Unfortunately, no game got going until about 2:30pm, but I still made quite a bit of money, and accumulated more tourney chips in the process (700). The "optional" add-on was really mandatory, given the structure, so I called for it as soon as we started the first hand ($25 for 1500 in chips).

I immediately took control of my table, as the players were mega-passive, just like the cash game, and seemed to have no idea what impact the structure was going to have on them in a very short time.

I was lucky that a smaller full house jammed my larger one in the early levels. I got his chips and he had to rebuy (the add-on could be used as one rebuy, if desired).

Later, my aces won unimproved on sixth.

I was up to about 5000 in chips, and the chip lead of the tourney, when an aggressive guy on my right decided to steal with a jack showing. I had queens and reraised. We kept raising and reraising until he was all-in...with nothing! He literally had jack high. He said, "I was just trying to steal the antes." Well, he made jack's up, I never improved my queens, and suddenly I was down to 3000 again.

Our tourney went from 22 down to the final table in no time at all. You can imagine with that kind of structure how quickly things went.

I managed to hang on, but I never regained the chip lead. Finally, we were down to the bubble, six of us left. I had the shortest in chips, but the second shortest decided to make a run for it with an ace up. He had nothing, and a pair of fives held up by the chip lead, so I was in the money.

On the very next hand, I went all-in with A35. The same chip lead called me, with an ace, and ended up making aces up. I only made a pair of sevens, so IGHN. Sixth place paid $66, hehe.

Although this tourney was a complete crapshoot, it was still lots of fun, and simply hilarious. The cardroom adds $125 for each table that they get, and the juice is only $5, so it is worth it to play, if you live in the area.

I am not so crazy about all of the weird rules they have at Indian casinos, and the rake is atrocious, but the staff was friendly, for the most part, and we had a good time.
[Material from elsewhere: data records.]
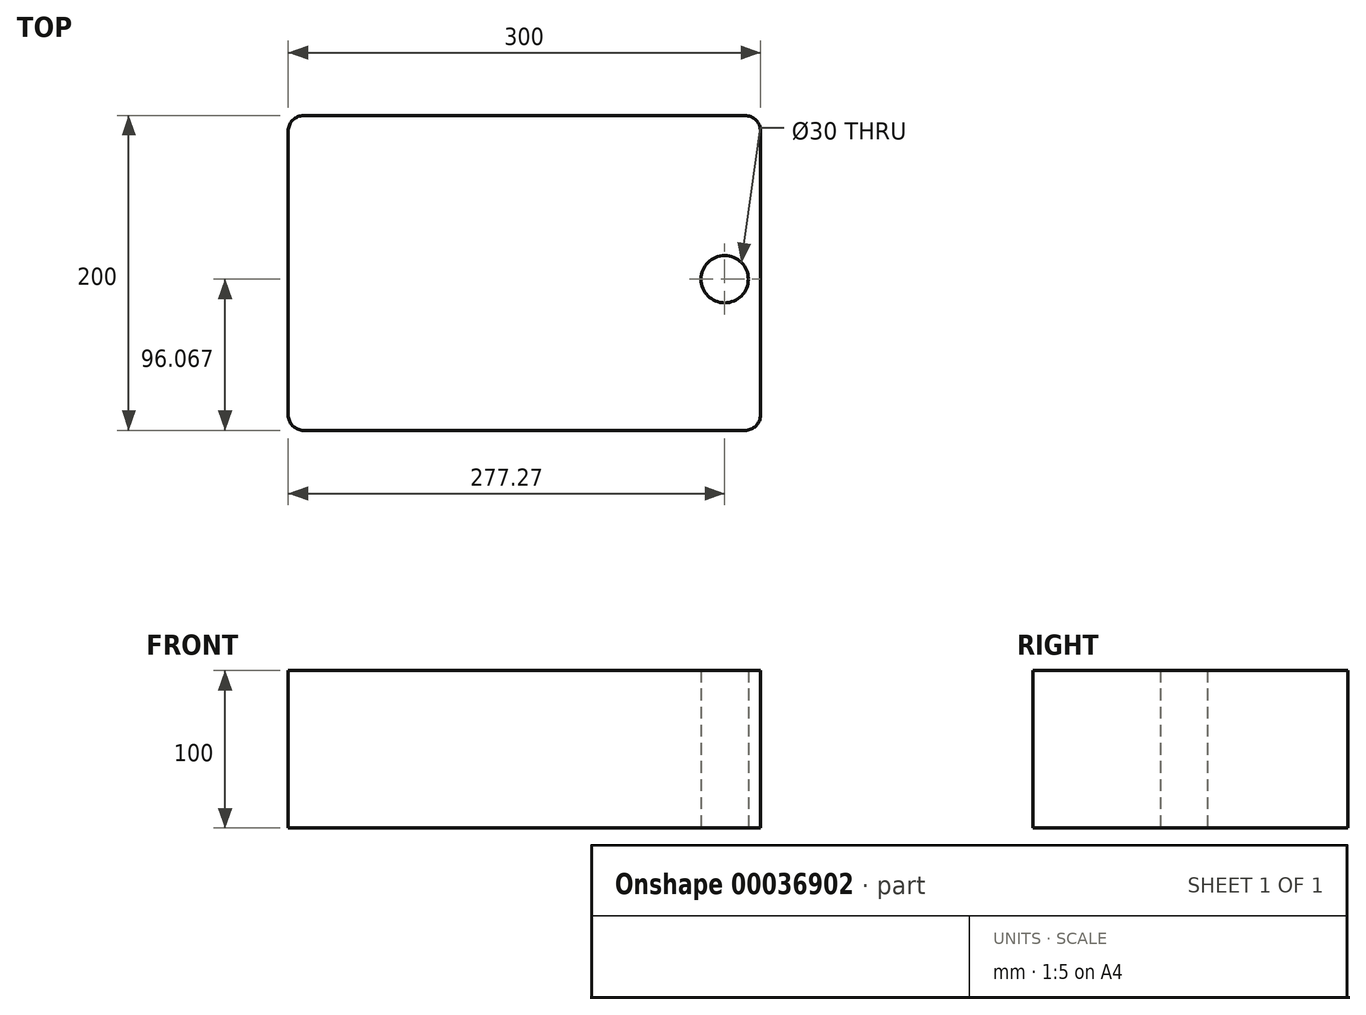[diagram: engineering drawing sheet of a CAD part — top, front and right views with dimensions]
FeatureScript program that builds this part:
annotation { "Feature Type Name" : "Feature", "Feature Type Description" : "" }
export const myFeature = defineFeature(function(context is Context, id is Id, definition is map)
    precondition{}
    {
        {
            var Q0;
            Q0=qCreatedBy(makeId("Top.planeOp"),FACE);
            var sketch = newSketch(context, id + "F0", { "sketchPlane" : qUnion([Q0])});
            skLineSegment(sketch, "E0.bottom", {"start": v(-147.33, 119.75) * mm, "end": v(152.67, 119.75) * mm});
            skLineSegment(sketch, "E0.top", {"start": v(-147.33, -80.25) * mm, "end": v(152.67, -80.25) * mm});
            skLineSegment(sketch, "E0.left", {"start": v(-147.33, 119.75) * mm, "end": v(-147.33, -80.25) * mm});
            skLineSegment(sketch, "E0.right", {"start": v(152.67, 119.75) * mm, "end": v(152.67, -80.25) * mm});
            skCircle(sketch, "E1", {"center": v(129.94, 15.82) * mm, "radius": 15 * mm});
            skSolve(sketch);
        }
        {
            var Q0;
            Q0 = qSketchRegion(id + "F0", true);
            extrude(context, id + "F1", {"entities" : qUnion([Q0]), "depth" : 100 * mm});
        }
        {
            var Q0;
            Q0=makeQuery(id+"F1.opExtrude","SWEPT_EDGE",EDGE,{"disambiguationData":[OSD([sQuery(id+"F0.wireOp",EDGE,"E0.bottom"),sQuery(id+"F0.wireOp",EDGE,"E0.left")])]});
            var Q1;
            Q1=makeQuery(id+"F1.opExtrude","SWEPT_EDGE",EDGE,{"disambiguationData":[OSD([sQuery(id+"F0.wireOp",EDGE,"E0.bottom"),sQuery(id+"F0.wireOp",EDGE,"E0.right")])]});
            var Q2;
            Q2=makeQuery(id+"F1.opExtrude","SWEPT_EDGE",EDGE,{"disambiguationData":[OSD([sQuery(id+"F0.wireOp",EDGE,"E0.top"),sQuery(id+"F0.wireOp",EDGE,"E0.left")])]});
            var Q3;
            Q3=makeQuery(id+"F1.opExtrude","SWEPT_EDGE",EDGE,{"disambiguationData":[OSD([sQuery(id+"F0.wireOp",EDGE,"E0.top"),sQuery(id+"F0.wireOp",EDGE,"E0.right")])]});
            fillet(context, id + "F2", {"entities" : qUnion([Q0, Q1, Q2, Q3]), "radius" : 10 * mm, "tangentPropagation" : true, "allowEdgeOverflow" : false});
        }
    });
The month of Stud is almost over, but I am counting the WPPA events, since they start in September and end in early October. Glenn and I will be at the Orleans on Monday morning, and I will most likely be there throughout the duration of the WPPA. I just got the final okay on the tourney reporting, so look for me at the final table (this might be the only final table you'll ever see me at, in a big event, lol). I hope to meet some of you there. Please don't hesitate to introduce yourself to me, no matter how "unapproachable" I look, as I have often heard. My bark is worse than my bite, haha!